Variable FlexOlmo

I’ve been working on variable-sized experts in MoEs (previous post), using a modified version of Megablocks. The TL;DR from that work: at my scale, I didn’t find efficiencies beyond what you’d get from simply using narrower experts across the board. But since I have this hammer, I’ve been looking for nails.

I’d had my eye on doing a project with FlexOlmo for a while, and it seemed like a perfect nail. The core idea is training specialized experts separately on their own domains, then combining them into an MoE¹. They got good results, and the architecture opens the door to data collaboration. Organizations can train experts on private data without surrendering it. But training a 4.3B expert isn’t cheap, and in data constrained situations, it doesn’t necessarily make sense to train a model that large. If smaller experts work, that lowers the barrier to participation significantly.

Since I have limited resources, I figured the best way to do this was to prune the expert MLPs of one of the existing expert + public model models that AI2 released, and use distillation to retrain the model, like these two NVIDIA papers (Muralidharan et al., Sreenivas et al.), as opposed to training new experts from scratch. In ~228M tokens of retraining with KLD distillation, I’m happy with the results, and it proves the concept well. Even pruning the expert down to ~800M parameters total improves the Math2 score from 8.1 to 29.1.

Pruning the Math Expert: Shrinking the Expert MLP Layers

I pruned the Flex-math-2x7B-1T math expert to three widths: 8192, 5504, and 2048 (down from 11008). Since the hidden size of the base model has to stay the same, and I didn’t want to touch the attention heads or number of layers, I shrank the expert MLP layers. One thing I’d like to try eventually: pruning different experts by different amounts within the same MoE, with sizing informed by per-expert importance scores rather than arbitrary uniform targets. Variable expert sizes make this straightforward.

Importance Analysis

For the 2048 width model, I wanted to test how much the dataset used for importance analysis (the step where we decide which neurons to prune) matters. Not necessarily shocking, but it turns out quite a lot! I tried two datasets: a subset of the math data from dolmino-mix-1124², and general data from the same dataset, which does include some math.

58% of the top-2048 most important neurons are different between the two analyses. The early layers mostly agree on what’s important, but from layer 6 onward the rankings diverge.

Importance score divergence between math and general datasets

The model calibrated with math also trained better. Validation loss started lower and ended lower.

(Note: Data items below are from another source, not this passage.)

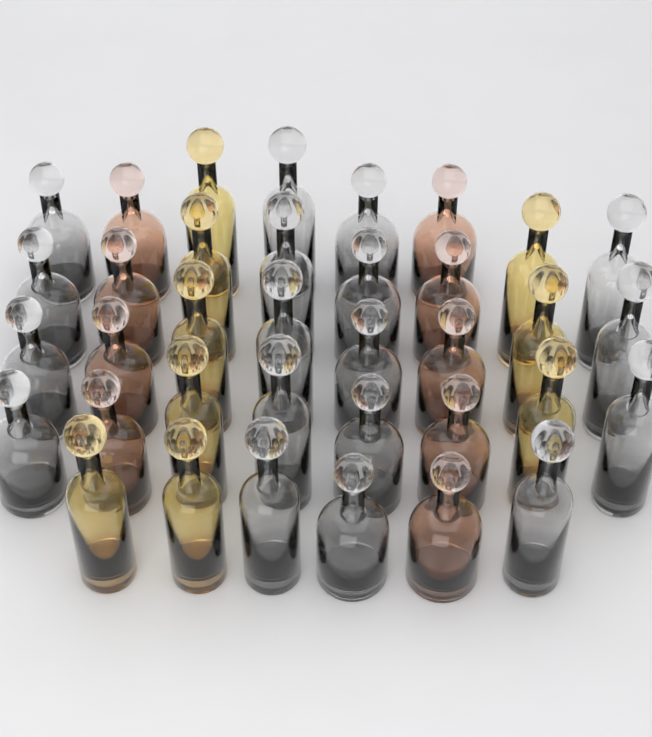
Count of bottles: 36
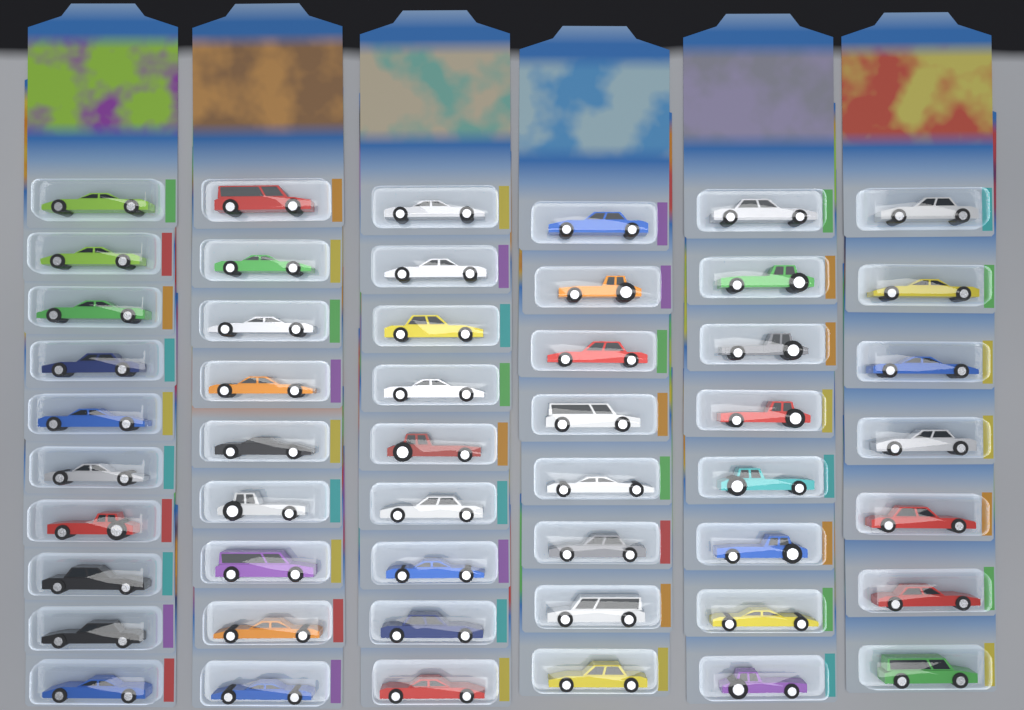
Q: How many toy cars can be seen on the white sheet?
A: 51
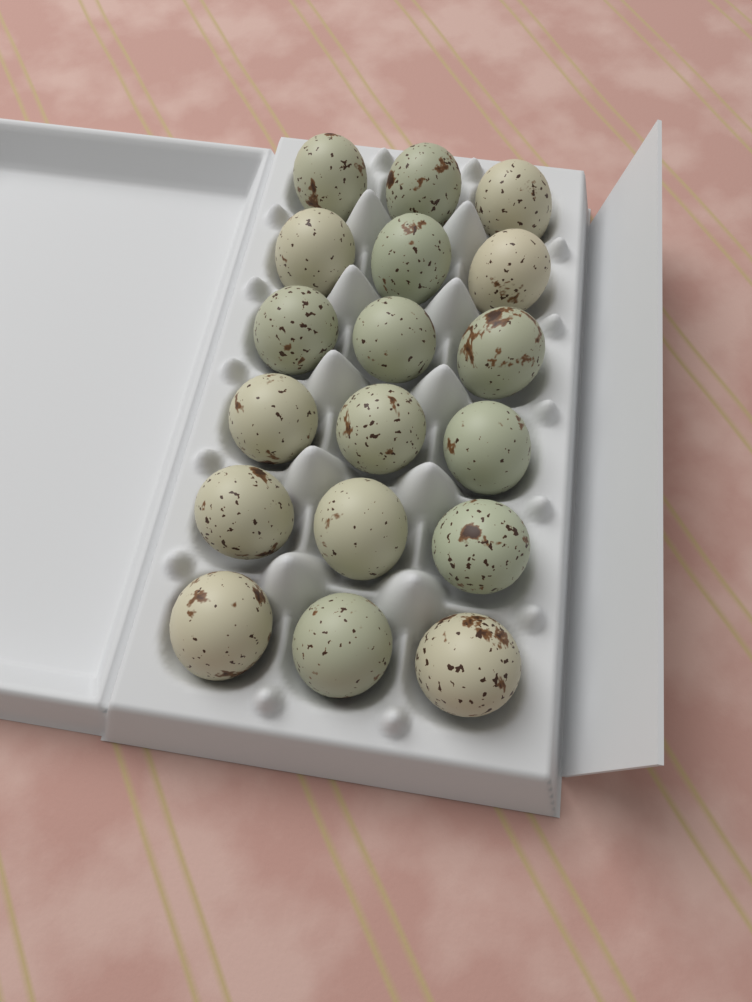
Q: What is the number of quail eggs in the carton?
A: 18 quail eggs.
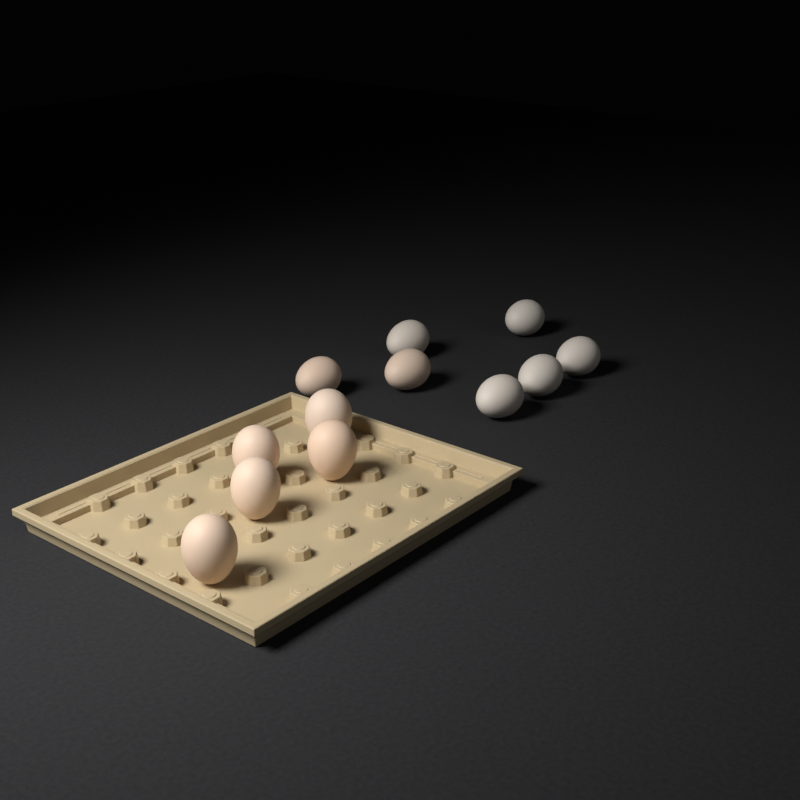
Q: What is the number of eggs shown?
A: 12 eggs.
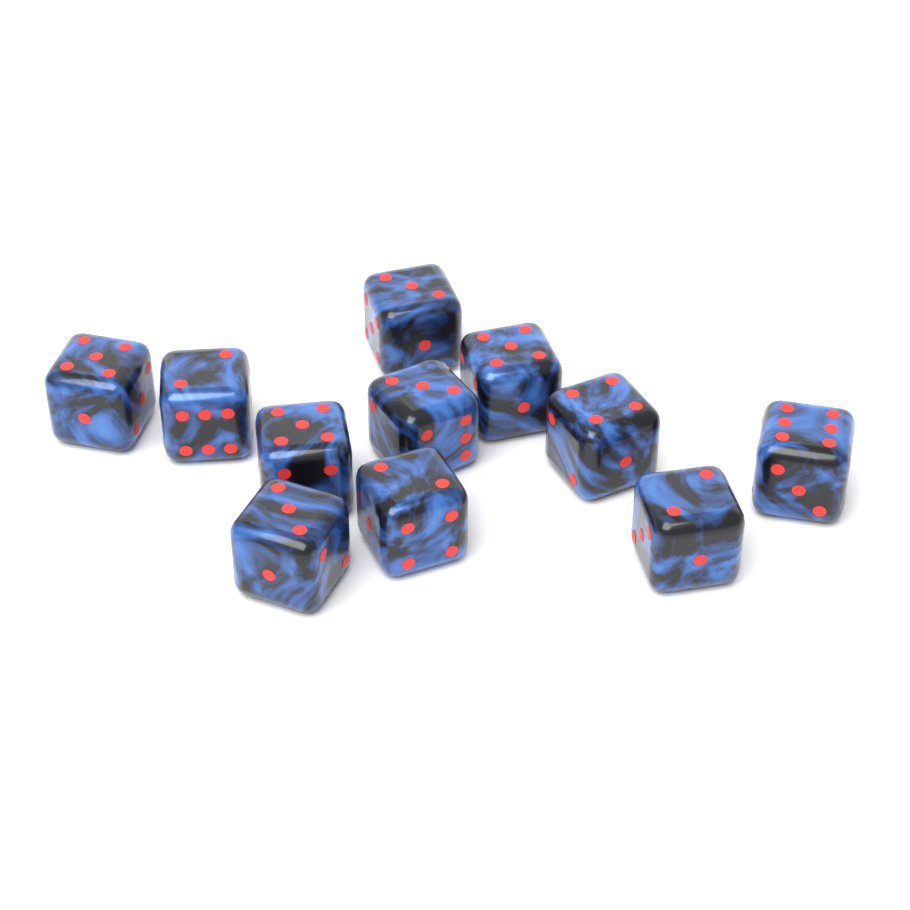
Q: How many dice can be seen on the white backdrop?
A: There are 11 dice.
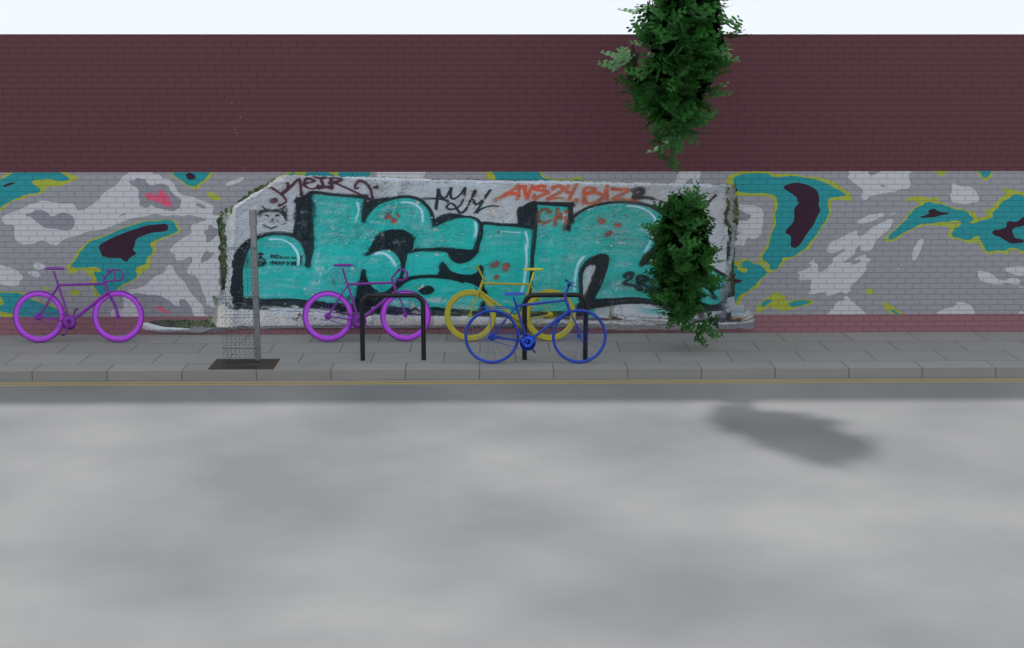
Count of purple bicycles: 2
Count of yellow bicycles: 1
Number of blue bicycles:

Note that I did stop the general training run early, but it wasn’t going to catch up, and I wanted to move on to training the larger models.

Here are the loss curves for the math and general models: Train loss comparison between math and general importance analysis

Distillation

These models were retrained using distillation with the top 128 logprobs generated by Flex-math-2x7B-1T using the GSM8k, Metamath-owmfilter, and TuluMath subsets of the DOLMino mix dataset (the same dataset that FlexOlmo was trained with), about 620K total documents. Logprobs dataset here.

Performance vs Baseline

Evals

Using LM eval harness (which handles base models well), we got pretty close to the paper’s baseline numbers. Math2 is the macro average of GSM8K and MATH³.

Model	Total Params	Expert Params	Expert Width	GSM8K	MATH	Math2
Public model, no expert⁴	7.3B	0	—	—	—	8.1
Flex-math-2x7B-1T (baseline)	11.6B	4.3B	11008 (100%)	69.7	35.4	52.5
flex-math-8192	10.5B	3.2B	8192 (74%)	70.1	31.3	50.7
flex-math-5504	9.5B	2.2B	5504 (50%)	66.6	26.8	46.7
flex-math-2048	8.1B	0.8B	2048 (19%)	44.3	13.9	29.1

The 8192 model is juust about on par with the full-sized expert. Even the 2048 model (0.8B expert params) scores 3.6x the no-expert baseline. The half-sized expert (5504) is pretty competitive with it’s larger siblings.

Takeaways

I think this is a pretty good nail!

I’m particularly impressed with the 2048-width model. Adding just 800M parameters makes the model almost four times as good as the baseline model! I think that seems like very good bang for your buck, especially for training on so few tokens.
Prune + distill is a good path to making smaller FlexOlmo models
Choosing the importance analysis dataset wisely can make a pretty substantial difference in the overall performance of the model.
Smaller experts could make the data collaboration vision of FlexOlmo more viable

Tentative Recipe for Training New FlexOlmo Experts (Untested… for now)

I think the way this would go down would be:

Do importance analysis on the Flex-public-7B-1T model with the target dataset
Prune the MLPs to the desired width
Attach those to an untouched public model (as described in the FlexOlmo paper)
Train only the expert’s MLP, either with regular old cross entropy loss on the dataset or, even better, using KLD distillation from a strong teacher model.

Limitations

I only evaluated on math benchmarks (GSM8K and MATH). It’s possible that pruning the expert hurts general reasoning or other capabilities that I didn’t measure. Running BBH was going to take like 60 hours on my home system, so I figured I’d just punt and do these. Since we’re pruning a math expert and testing math performance, I think the evals here are the right ones, but broader evaluation would be nice. I also really want to know how FlexOlmo works with post-training. Can we mix a post-trained public model and an expert model with just continued pretraining? Or just post-train the expert model? Etc.

This glosses over a few details, but I think it’s an ok way to think about it. ↩
Using the following files from the dataset: data/math/gsm8k/**/*.jsonl, data/math/metamath-owmfilter/**/*.jsonl, data/math/tulu_math/**/*.jsonl. About a week later, I honestly don’t remember why I only chose those from the dataset. I remember trying to avoid code– MathCoder and a couple other parts of the math dataset are code-heavy, but I don’t remember why I avoided e.g., DolminoSynthMath. Bit of an oversight, but I think we still have meaningful results with a smaller dataset. ↩
I think it’s the macro average! I can’t find the exact definition anywhere, but the metrics I found line up with the paper well. ↩
Scores reported from the FlexOlmo paper, Table 1. This is the public-only model with no math expert attached. ↩